• [EXERCISE GOAL] Update the text read from the material below by replacing "Plastic free" with "Zero plastic" and leaving everything else unchanged. Leave the pictures out of your answer.

=== Begin Enclosure ===

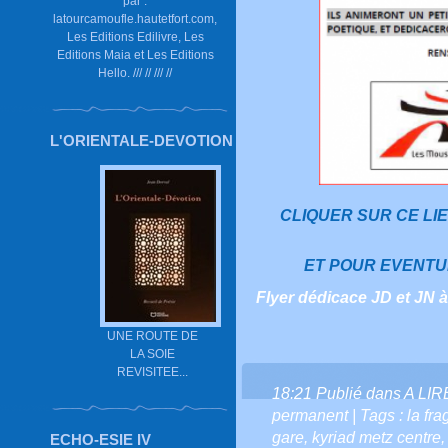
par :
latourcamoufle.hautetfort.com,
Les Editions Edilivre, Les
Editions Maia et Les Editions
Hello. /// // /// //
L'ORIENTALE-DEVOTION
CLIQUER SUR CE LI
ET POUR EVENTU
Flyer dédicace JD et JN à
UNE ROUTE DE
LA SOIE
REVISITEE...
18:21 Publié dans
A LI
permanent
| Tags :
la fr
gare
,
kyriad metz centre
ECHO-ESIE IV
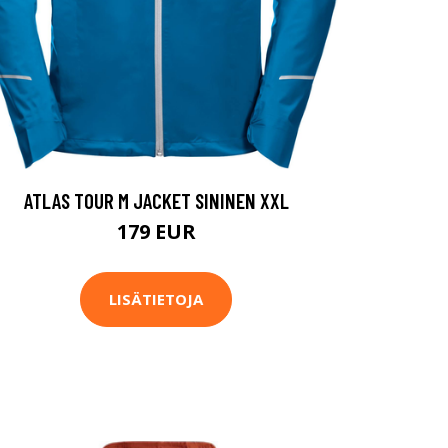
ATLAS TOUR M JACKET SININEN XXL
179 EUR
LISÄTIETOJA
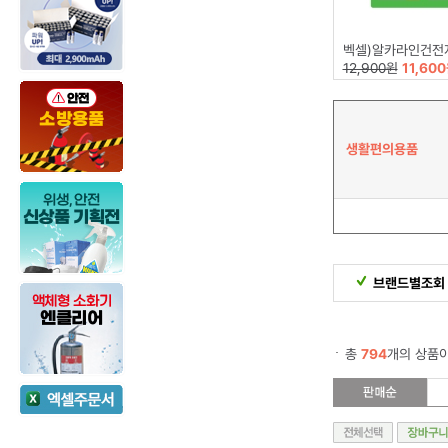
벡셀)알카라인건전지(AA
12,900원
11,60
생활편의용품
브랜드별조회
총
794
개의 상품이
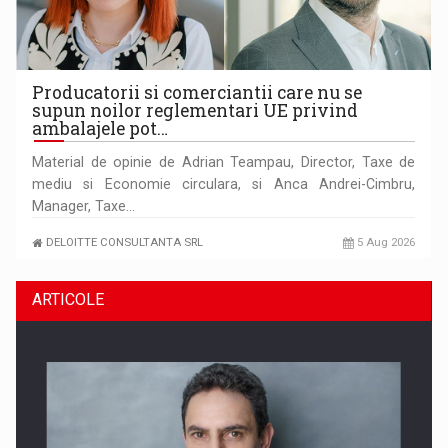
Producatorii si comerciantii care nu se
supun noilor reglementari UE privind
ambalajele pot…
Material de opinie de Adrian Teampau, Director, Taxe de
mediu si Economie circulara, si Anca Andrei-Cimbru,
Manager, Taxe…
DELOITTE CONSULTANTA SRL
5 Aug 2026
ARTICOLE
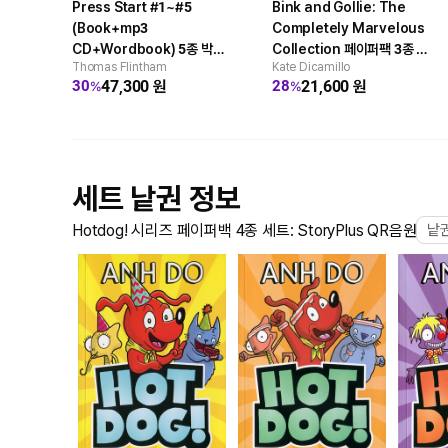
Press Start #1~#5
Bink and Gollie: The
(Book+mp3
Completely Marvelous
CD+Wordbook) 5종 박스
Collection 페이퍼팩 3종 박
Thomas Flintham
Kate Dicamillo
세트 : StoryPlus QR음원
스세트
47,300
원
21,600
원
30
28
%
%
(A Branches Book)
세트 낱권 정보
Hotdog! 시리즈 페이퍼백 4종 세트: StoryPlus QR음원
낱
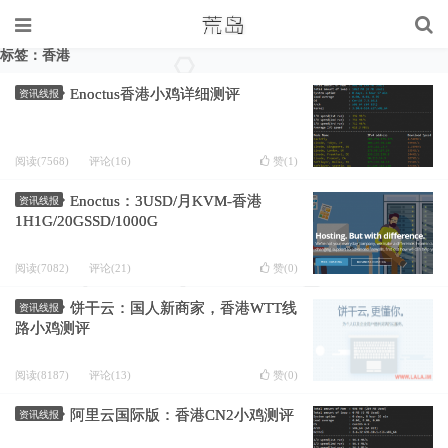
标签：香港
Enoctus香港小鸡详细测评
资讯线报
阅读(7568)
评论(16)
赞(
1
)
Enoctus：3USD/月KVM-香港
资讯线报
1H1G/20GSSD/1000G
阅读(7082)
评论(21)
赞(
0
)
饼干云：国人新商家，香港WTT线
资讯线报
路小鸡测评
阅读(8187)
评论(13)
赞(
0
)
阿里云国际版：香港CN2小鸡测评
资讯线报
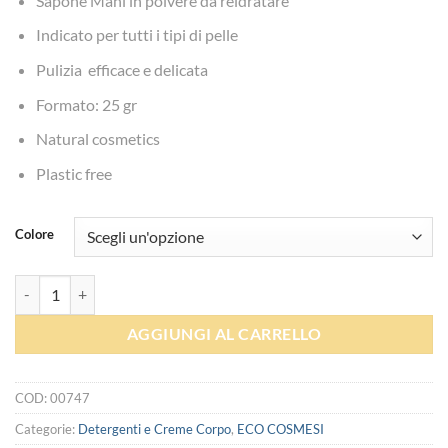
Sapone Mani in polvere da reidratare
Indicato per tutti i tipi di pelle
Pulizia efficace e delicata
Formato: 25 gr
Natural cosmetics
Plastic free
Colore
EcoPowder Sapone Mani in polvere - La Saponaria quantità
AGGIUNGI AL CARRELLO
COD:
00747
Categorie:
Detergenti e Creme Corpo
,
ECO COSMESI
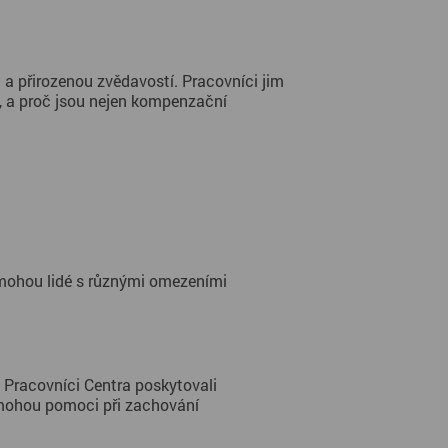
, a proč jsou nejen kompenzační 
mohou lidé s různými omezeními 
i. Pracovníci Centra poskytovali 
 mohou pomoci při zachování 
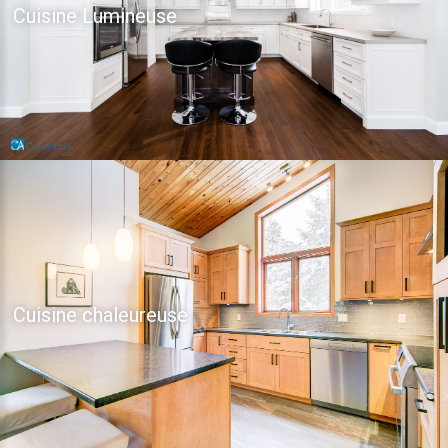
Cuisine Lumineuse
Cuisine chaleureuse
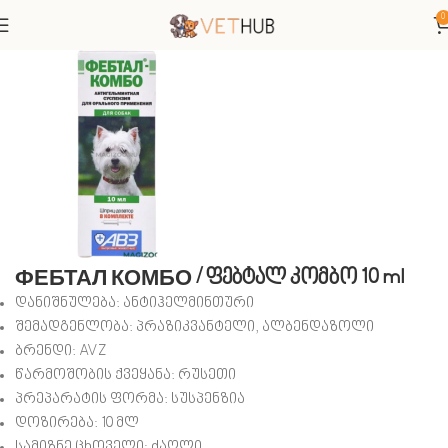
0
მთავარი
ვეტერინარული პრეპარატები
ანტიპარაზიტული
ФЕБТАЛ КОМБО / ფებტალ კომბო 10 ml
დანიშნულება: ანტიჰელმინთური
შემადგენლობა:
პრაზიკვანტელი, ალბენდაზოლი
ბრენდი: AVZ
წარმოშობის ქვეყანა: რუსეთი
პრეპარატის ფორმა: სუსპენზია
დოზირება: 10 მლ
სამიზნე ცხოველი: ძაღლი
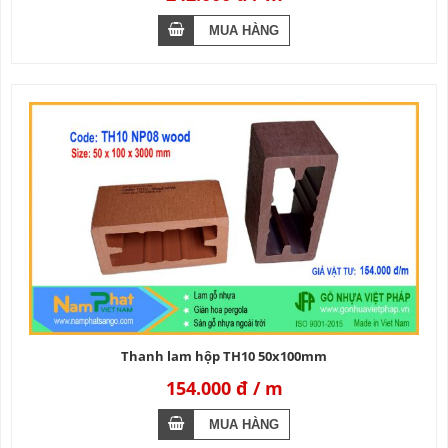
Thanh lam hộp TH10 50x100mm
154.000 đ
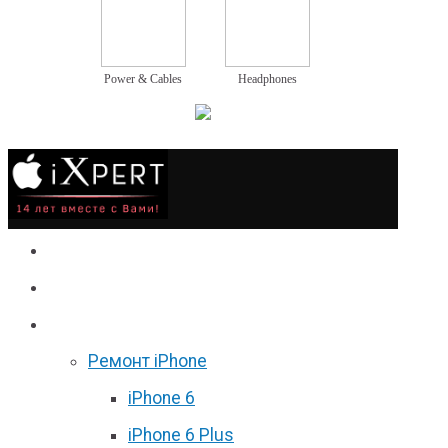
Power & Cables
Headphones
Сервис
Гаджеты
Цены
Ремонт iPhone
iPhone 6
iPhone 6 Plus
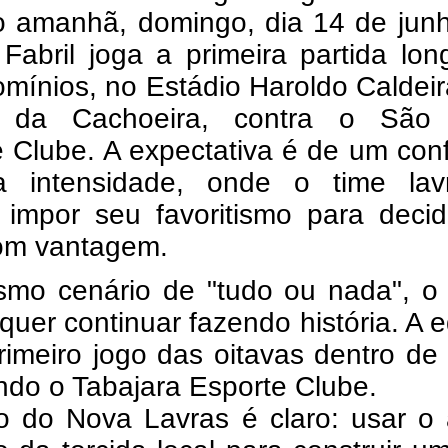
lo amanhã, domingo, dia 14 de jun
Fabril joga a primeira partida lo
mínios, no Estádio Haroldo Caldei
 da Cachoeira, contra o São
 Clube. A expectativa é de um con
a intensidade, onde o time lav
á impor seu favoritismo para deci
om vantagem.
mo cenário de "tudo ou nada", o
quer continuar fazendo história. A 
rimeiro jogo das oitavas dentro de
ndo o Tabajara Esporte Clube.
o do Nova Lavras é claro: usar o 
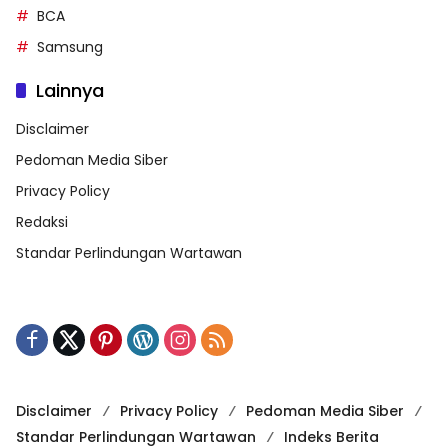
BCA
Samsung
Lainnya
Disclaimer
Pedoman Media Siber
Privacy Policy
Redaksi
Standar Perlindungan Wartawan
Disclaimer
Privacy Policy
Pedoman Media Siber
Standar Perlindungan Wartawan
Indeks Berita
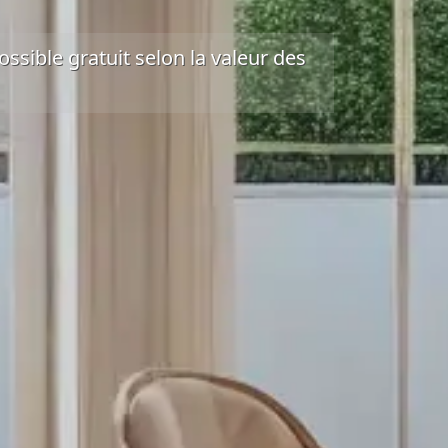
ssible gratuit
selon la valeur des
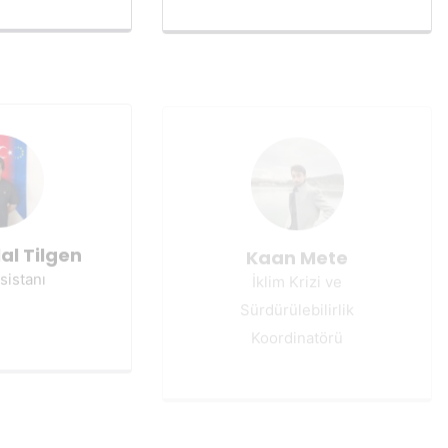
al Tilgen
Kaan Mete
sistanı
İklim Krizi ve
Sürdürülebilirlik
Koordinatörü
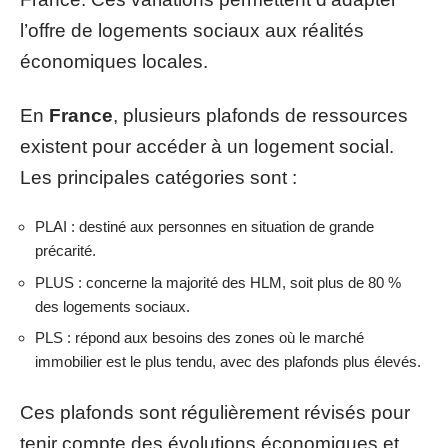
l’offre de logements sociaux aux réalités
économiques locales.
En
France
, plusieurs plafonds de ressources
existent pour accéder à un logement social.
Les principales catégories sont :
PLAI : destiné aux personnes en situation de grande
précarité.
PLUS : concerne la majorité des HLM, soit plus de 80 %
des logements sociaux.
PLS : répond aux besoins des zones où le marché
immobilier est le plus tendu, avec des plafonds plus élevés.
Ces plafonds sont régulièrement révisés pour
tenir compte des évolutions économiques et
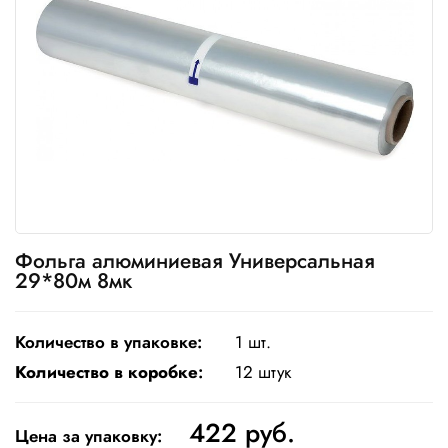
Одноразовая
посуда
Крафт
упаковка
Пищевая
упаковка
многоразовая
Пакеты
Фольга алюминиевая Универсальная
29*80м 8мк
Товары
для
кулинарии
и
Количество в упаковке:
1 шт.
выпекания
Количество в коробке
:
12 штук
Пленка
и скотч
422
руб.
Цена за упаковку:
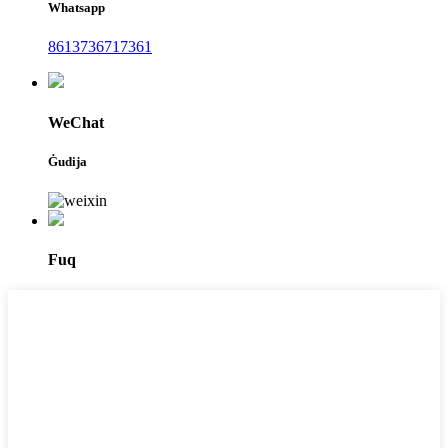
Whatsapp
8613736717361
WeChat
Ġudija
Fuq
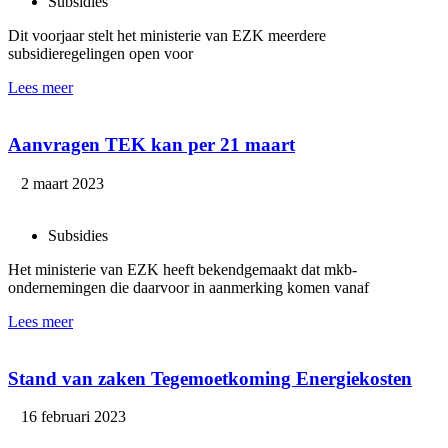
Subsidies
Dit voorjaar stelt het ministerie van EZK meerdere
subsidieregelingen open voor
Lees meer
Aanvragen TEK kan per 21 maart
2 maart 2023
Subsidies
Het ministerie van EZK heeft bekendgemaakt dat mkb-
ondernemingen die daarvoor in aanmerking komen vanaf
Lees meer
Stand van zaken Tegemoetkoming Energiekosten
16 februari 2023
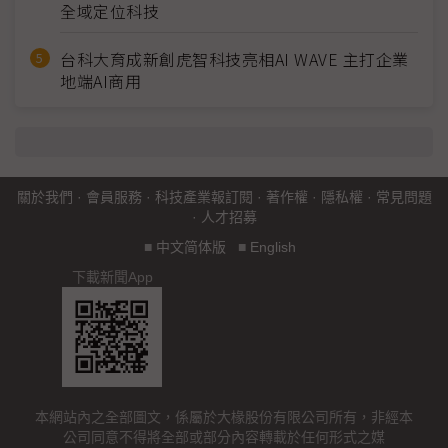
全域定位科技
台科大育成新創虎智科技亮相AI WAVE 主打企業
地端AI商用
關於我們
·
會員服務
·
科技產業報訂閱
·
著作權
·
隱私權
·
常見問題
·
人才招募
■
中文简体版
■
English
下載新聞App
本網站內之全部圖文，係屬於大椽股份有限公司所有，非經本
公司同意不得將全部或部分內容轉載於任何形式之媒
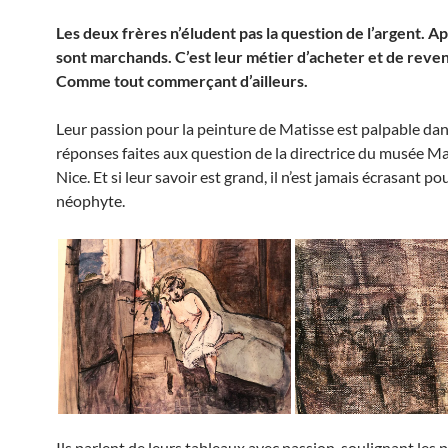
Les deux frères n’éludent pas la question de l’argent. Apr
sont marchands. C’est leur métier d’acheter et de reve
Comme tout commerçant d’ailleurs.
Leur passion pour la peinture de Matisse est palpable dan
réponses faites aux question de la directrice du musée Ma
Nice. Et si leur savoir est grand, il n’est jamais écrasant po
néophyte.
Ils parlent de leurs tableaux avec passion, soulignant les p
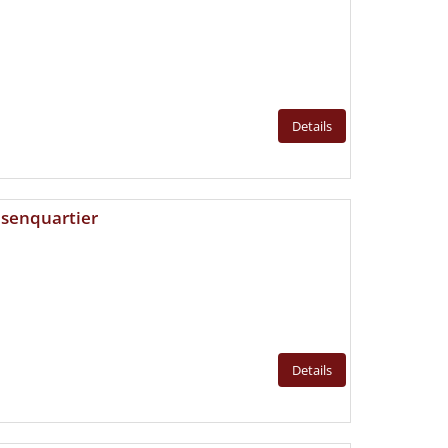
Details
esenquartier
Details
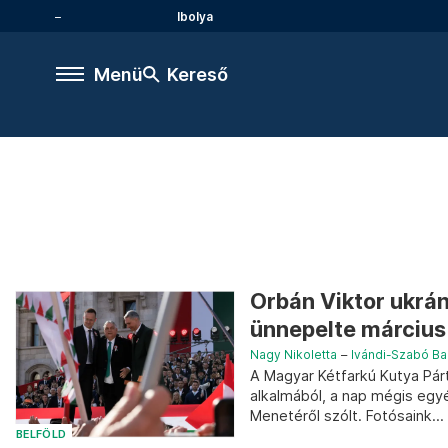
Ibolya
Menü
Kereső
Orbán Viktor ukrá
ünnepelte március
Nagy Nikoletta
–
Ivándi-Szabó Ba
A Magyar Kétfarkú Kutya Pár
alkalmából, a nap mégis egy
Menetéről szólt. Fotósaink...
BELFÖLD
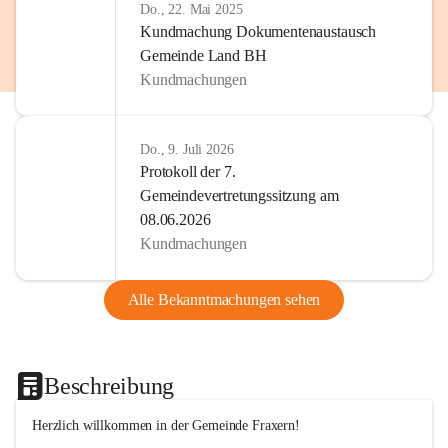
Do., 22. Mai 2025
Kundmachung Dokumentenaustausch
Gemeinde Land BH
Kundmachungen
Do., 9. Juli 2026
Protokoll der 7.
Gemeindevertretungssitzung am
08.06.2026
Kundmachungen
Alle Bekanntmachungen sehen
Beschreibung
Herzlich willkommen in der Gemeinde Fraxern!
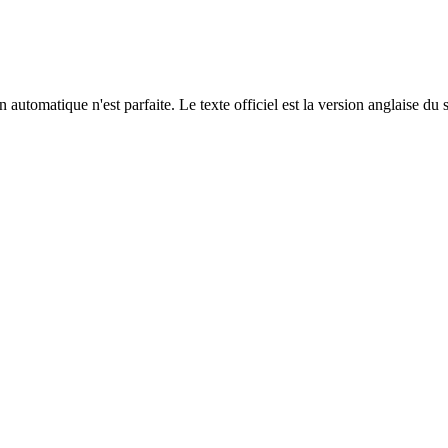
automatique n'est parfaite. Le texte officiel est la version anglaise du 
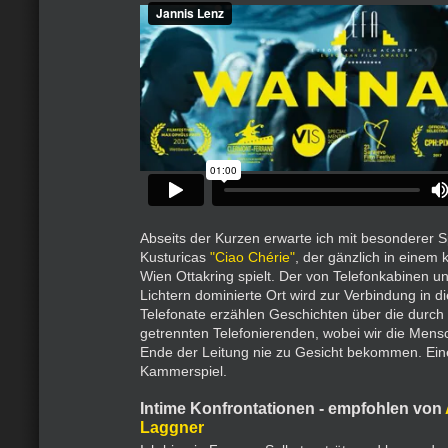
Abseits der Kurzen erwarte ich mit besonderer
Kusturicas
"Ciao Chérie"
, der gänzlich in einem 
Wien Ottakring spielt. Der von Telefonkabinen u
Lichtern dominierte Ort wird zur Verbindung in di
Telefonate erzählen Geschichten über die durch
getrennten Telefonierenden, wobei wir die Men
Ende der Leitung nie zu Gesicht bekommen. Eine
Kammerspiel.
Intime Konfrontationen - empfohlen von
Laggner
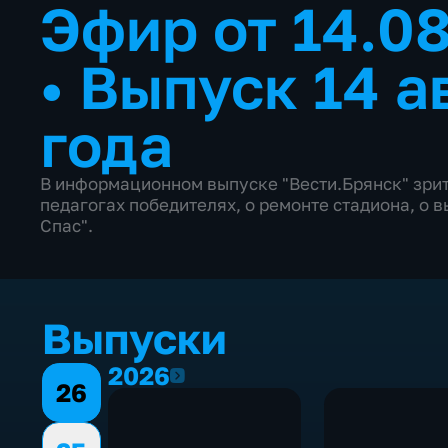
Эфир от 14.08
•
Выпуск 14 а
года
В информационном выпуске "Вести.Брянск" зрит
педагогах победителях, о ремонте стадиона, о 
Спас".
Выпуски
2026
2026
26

=== End Enclosure ===

• [TASK ANSWER]
par :
latourcamoufle.hautetfort.com,
Les Editions Edilivre, Les
Editions Maia et Les Editions
Hello. /// // /// //
L'ORIENTALE-DEVOTION
CLIQUER SUR CE LI
ET POUR EVENTU
Flyer dédicace JD et JN à
UNE ROUTE DE
LA SOIE
REVISITEE...
18:21 Publié dans
A LI
permanent
| Tags :
la fr
gare
,
kyriad metz centre
ECHO-ESIE IV
ATLAS TOUR M JACKET SININEN XXL
179 EUR
LISÄTIETOJA
벡셀)알카라인건전지(AA
12,900원
11,60
생활편의용품
브랜드별조회
총
794
개의 상품이
Producatorii si comerciantii care nu se
supun noilor reglementari UE privind
ambalajele pot…
Material de opinie de Adrian Teampau, Director, Taxe de
mediu si Economie circulara, si Anca Andrei-Cimbru,
Manager, Taxe…
DELOITTE CONSULTANTA SRL
5 Aug 2026
ARTICOLE
Press Start #1~#5
Bink and Gollie: The
(Book+mp3
Completely Marvelous
CD+Wordbook) 5종 박스
Collection 페이퍼팩 3종 박
Thomas Flintham
Kate Dicamillo
세트 : StoryPlus QR음원
스세트
47,300
원
21,600
원
30
28
%
%
(A Branches Book)
세트 낱권 정보
Hotdog! 시리즈 페이퍼백 4종 세트: StoryPlus QR음원
낱
标签：香港
Enoctus香港小鸡详细测评
资讯线报
阅读(7568)
评论(16)
赞(
1
)
Enoctus：3USD/月KVM-香港
资讯线报
1H1G/20GSSD/1000G
阅读(7082)
评论(21)
赞(
0
)
饼干云：国人新商家，香港WTT线
资讯线报
路小鸡测评
阅读(8187)
评论(13)
赞(
0
)
阿里云国际版：香港CN2小鸡测评
资讯线报
Sapone Mani in polvere da reidratare
Indicato per tutti i tipi di pelle
Pulizia efficace e delicata
Formato: 25 gr
Natural cosmetics
Zero plastic
Colore
EcoPowder Sapone Mani in polvere - La Saponaria quantità
AGGIUNGI AL CARRELLO
COD:
00747
Categorie:
Detergenti e Creme Corpo
,
ECO COSMESI
, a proč jsou nejen kompenzační 
mohou lidé s různými omezeními 
i. Pracovníci Centra poskytovali 
 mohou pomoci při zachování 
Cuisine Lumineuse
Cuisine chaleureuse
0
მთავარი
ვეტერინარული პრეპარატები
ანტიპარაზიტული
ФЕБТАЛ КОМБО / ფებტალ კომბო 10 ml
დანიშნულება: ანტიჰელმინთური
შემადგენლობა:
პრაზიკვანტელი, ალბენდაზოლი
ბრენდი: AVZ
წარმოშობის ქვეყანა: რუსეთი
პრეპარატის ფორმა: სუსპენზია
დოზირება: 10 მლ
სამიზნე ცხოველი: ძაღლი
Thanh lam hộp TH10 50x100mm
154.000 đ
Power & Cables
Headphones
Сервис
Гаджеты
Цены
Ремонт iPhone
iPhone 6
iPhone 6 Plus
lo amanhã, domingo, dia 14 de jun
Fabril joga a primeira partida lo
mínios, no Estádio Haroldo Caldei
 da Cachoeira, contra o São
 Clube. A expectativa é de um con
a intensidade, onde o time lav
á impor seu favoritismo para deci
om vantagem.
mo cenário de "tudo ou nada", o
quer continuar fazendo história. A 
rimeiro jogo das oitavas dentro de
ndo o Tabajara Esporte Clube.
o do Nova Lavras é claro: usar o 
BCA
Samsung
Lainnya
Disclaimer
Pedoman Media Siber
Privacy Policy
Redaksi
Standar Perlindungan Wartawan
Disclaimer
Privacy Policy
Pedoman Media Siber
Standar Perlindungan Wartawan
Indeks Berita
ssible gratuit
selon la valeur des
al Tilgen
Kaan Mete
sistanı
İklim Krizi ve
Sürdürülebilirlik
Koordinatörü
l’offre de logements sociaux aux réalités
économiques locales.
En
France
, plusieurs plafonds de ressources
existent pour accéder à un logement social.
Les principales catégories sont :
PLAI : destiné aux personnes en situation de grande
précarité.
PLUS : concerne la majorité des HLM, soit plus de 80 %
des logements sociaux.
PLS : répond aux besoins des zones où le marché
immobilier est le plus tendu, avec des plafonds plus élevés.
Ces plafonds sont régulièrement révisés pour
tenir compte des évolutions économiques et
Одноразовая
посуда
Крафт
упаковка
Пищевая
упаковка
многоразовая
Пакеты
Фольга алюминиевая Универсальная
29*80м 8мк
Товары
для
кулинарии
и
Количество в упаковке:
1 шт.
выпекания
Количество в коробке
:
12 штук
Пленка
и скотч
422
руб.
Цена за упаковку:
Whatsapp
8613736717361
WeChat
Ġudija
Fuq
Subsidies
Dit voorjaar stelt het ministerie van EZK meerdere
subsidieregelingen open voor
Lees meer
Aanvragen TEK kan per 21 maart
2 maart 2023
Subsidies
Het ministerie van EZK heeft bekendgemaakt dat mkb-
ondernemingen die daarvoor in aanmerking komen vanaf
Lees meer
Stand van zaken Tegemoetkoming Energiekosten
16 februari 2023
全域定位科技
台科大育成新創虎智科技亮相AI WAVE 主打企業
地端AI商用
關於我們
·
會員服務
·
科技產業報訂閱
·
著作權
·
隱私權
·
常見問題
·
人才招募
■
中文简体版
■
English
下載新聞App
本網站內之全部圖文，係屬於大椽股份有限公司所有，非經本
公司同意不得將全部或部分內容轉載於任何形式之媒
Les deux frères n’éludent pas la question de l’argent. Apr
sont marchands. C’est leur métier d’acheter et de reve
Comme tout commerçant d’ailleurs.
Leur passion pour la peinture de Matisse est palpable dan
réponses faites aux question de la directrice du musée Ma
Nice. Et si leur savoir est grand, il n’est jamais écrasant po
néophyte.
Ils parlent de leurs tableaux avec passion, soulignant les p
Details
esenquartier
Details
Ibolya
Menü
Kereső
Orbán Viktor ukrá
ünnepelte március
Nagy Nikoletta
–
Ivándi-Szabó Ba
A Magyar Kétfarkú Kutya Pár
alkalmából, a nap mégis egy
Menetéről szólt. Fotósaink...
BELFÖLD
Do., 22. Mai 2025
Kundmachung Dokumentenaustausch
Gemeinde Land BH
Kundmachungen
Do., 9. Juli 2026
Protokoll der 7.
Gemeindevertretungssitzung am
08.06.2026
Kundmachungen
Alle Bekanntmachungen sehen
Beschreibung
Herzlich willkommen in der Gemeinde Fraxern!
automatique n'est parfaite. Le texte officiel est la version anglaise du 
Abseits der Kurzen erwarte ich mit besonderer
Kusturicas
"Ciao Chérie"
, der gänzlich in einem 
Wien Ottakring spielt. Der von Telefonkabinen u
Lichtern dominierte Ort wird zur Verbindung in di
Telefonate erzählen Geschichten über die durch
getrennten Telefonierenden, wobei wir die Men
Ende der Leitung nie zu Gesicht bekommen. Eine
Kammerspiel.
Intime Konfrontationen - empfohlen von
Laggner
Эфир от 14.08
•
Выпуск 14 а
года
В информационном выпуске "Вести.Брянск" зрит
педагогах победителях, о ремонте стадиона, о 
Спас".
Выпуски
2026
2026
26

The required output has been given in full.